Text block:
- - -

If we move to formatted error rates, which will take into account punctuation, capitalization, et cetera, Speechmatics had a formatted error rate of 20.1% and Otter had an error rate of 24.1%. So here you can see that the margin by which Speechmatics came ahead was much higher, basically indicating that Speechmatics is punctuation and formatting their numbers probably at a higher rate and definitely more accurately than Otter is.

Yeah, next, we can go over batch. So a lot bigger of a graph here for the batch results. We tested eight engines. We’ve listed them in order if you’re able to see the screen. But I’ll read out the error rates for each one.

So 3Play, which is Speechmatics with 3Play’s proprietary post-processing applied, had a word error rate of 7.96, followed by Speechmatics without 3Play’s post-processing technology at 8.67%. Microsoft is at 10.6% error rate, in third, followed by the Google Enhanced Video Model at 12.8%. VoiceGain had a 13.1% error rate, Rev, 13.8, Deepgram, 17.5, IBM, 23.3, and then Google, the standard model at 26.1.

Once you take formatting into account, the formatting error rates, 3Play– the Speechmatics with 3Play post-processing– scored 17.2% formatted error rate, Speechmatics at 17.9%, Microsoft at 22.4%, Rev at 24.9%– so pulling ahead of Google and VoiceGain when it comes to punctuation and formatting, which is interesting.

VoiceGain was at 26%, the Google Video Model at 27%, Deepgram at 29.4%, the standard Google model at 38.2%, and IBM at 38.6%. It’s worth noting– IBM does not put punctuation in any of their ASR. So they typically are at the bottom of the formatted error rate scores, just because that’s not something they offer.

So this year, we also tested across multiple industries. We separated these out into education, online video, entertainment, corporate, e-learning, and then grouped the rest together that weren’t statistically significant on their own. So that would include government, publishing, faith content, fitness content, and e-commerce.

We are going to put up a poll. And I will again read out the options. But which industry do you think performed best? The choices again are education, online video, entertainment, corporate, e-learning, or other more general category?

- - -

Entries:
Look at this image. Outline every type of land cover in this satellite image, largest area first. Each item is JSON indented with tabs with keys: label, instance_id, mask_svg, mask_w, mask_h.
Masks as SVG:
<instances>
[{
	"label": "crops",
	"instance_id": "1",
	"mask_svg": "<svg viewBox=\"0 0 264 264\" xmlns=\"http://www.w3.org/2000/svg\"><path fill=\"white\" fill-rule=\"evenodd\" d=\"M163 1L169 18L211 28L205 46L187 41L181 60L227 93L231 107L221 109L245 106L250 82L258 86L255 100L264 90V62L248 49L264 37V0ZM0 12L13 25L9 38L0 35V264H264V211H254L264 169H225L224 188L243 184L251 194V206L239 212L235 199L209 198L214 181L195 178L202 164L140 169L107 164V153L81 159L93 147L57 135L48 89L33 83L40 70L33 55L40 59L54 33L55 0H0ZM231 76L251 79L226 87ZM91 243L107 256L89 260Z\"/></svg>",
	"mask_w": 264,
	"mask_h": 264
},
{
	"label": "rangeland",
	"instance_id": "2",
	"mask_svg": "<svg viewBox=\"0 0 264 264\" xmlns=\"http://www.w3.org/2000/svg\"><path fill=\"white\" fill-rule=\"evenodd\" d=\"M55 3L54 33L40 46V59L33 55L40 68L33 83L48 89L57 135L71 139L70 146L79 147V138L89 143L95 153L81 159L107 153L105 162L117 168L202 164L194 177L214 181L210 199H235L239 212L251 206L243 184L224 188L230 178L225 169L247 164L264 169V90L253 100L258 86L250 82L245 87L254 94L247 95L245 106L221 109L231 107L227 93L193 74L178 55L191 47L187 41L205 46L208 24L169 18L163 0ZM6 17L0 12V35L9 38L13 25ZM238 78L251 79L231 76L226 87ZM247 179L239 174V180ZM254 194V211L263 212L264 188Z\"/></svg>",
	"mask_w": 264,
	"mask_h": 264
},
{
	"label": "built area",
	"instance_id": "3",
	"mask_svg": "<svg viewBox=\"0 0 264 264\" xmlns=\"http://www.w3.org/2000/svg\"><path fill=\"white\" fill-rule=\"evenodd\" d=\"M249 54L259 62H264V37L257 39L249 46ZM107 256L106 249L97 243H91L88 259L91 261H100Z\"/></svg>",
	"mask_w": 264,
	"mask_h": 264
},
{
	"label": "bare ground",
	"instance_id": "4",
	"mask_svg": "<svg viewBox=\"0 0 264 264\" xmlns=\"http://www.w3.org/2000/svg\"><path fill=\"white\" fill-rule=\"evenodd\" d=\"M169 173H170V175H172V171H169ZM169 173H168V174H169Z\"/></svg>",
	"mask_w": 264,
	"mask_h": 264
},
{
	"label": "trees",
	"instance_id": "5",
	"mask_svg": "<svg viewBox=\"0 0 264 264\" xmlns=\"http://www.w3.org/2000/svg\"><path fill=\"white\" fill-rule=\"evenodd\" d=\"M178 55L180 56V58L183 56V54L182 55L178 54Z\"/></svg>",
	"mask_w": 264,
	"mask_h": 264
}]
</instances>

- - -

Challenges:
A. According to the speech recognition transcript, what formatted error rate did Rev score in the batch tests?
B. List every industry that the speech recognition transcript says was grouped together because it wasn't statistically significant on its own.
C. Continue the speech recognition transcript from where it stops.

Answers given:
A. 24.9%

B. Government, publishing, faith content, fitness content, e-commerce

C.
OK, so it looks like most people voted for the entertainment industry to perform the best, which I think is really interesting, followed by education and e-learning– makes sense that those are similarly voted for. They’re similar industries– corporate, online video, and other.

So I can show you the real results if we go to the next slide. So these are our top three performing vendors. The ranking of the different industries falls the same no matter basically which vendor you go through. So I just put the top three here for readability. But the best performing industry we saw was online video, with our best score coming in at 6.18% word error rate. The worst performing industry was the entertainment industry at 11.5%.

So I thought it was very interesting that the entertainment industry, many people voted for it to perform the best. So entertainment tends to be a more difficult industry to transcribe. Even though it’s scripted often, it has a lot of overlapping speech. There’s a lot more music and sound effects that ASR is just never going to get.

So in general, I think it may have more complicated requirements for captions and sometimes more difficult audio situations than some of these other still professionally produced video situations. Other did quite well, e-learning did quite well. But you can see a pretty steep drop on the entertainment industry.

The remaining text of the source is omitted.